| EXERCISE PROMPT |
Each entry should be transcribed exactly as written, and any picture left out.
### MATERIAL FOR THIS EXERCISE ###
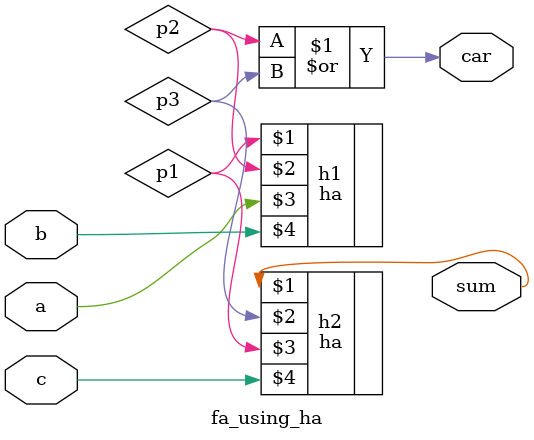
<source format=v>
module fa_using_ha(sum,car,a,b,c);
  input a,b,c;
  output sum,car;
  wire p1,p2,p3;
  ha h1(p1,p2,a,b);
  ha h2(sum,p3,p1,c);
  or(car,p2,p3);
endmodule
  
  
  
  

</source>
###
| EXERCISE OUTPUT |
<source format=v>
module fa_using_ha(sum,car,a,b,c);
  input a,b,c;
  output sum,car;
  wire p1,p2,p3;
  ha h1(p1,p2,a,b);
  ha h2(sum,p3,p1,c);
  or(car,p2,p3);
endmodule
  
  
  
  

</source>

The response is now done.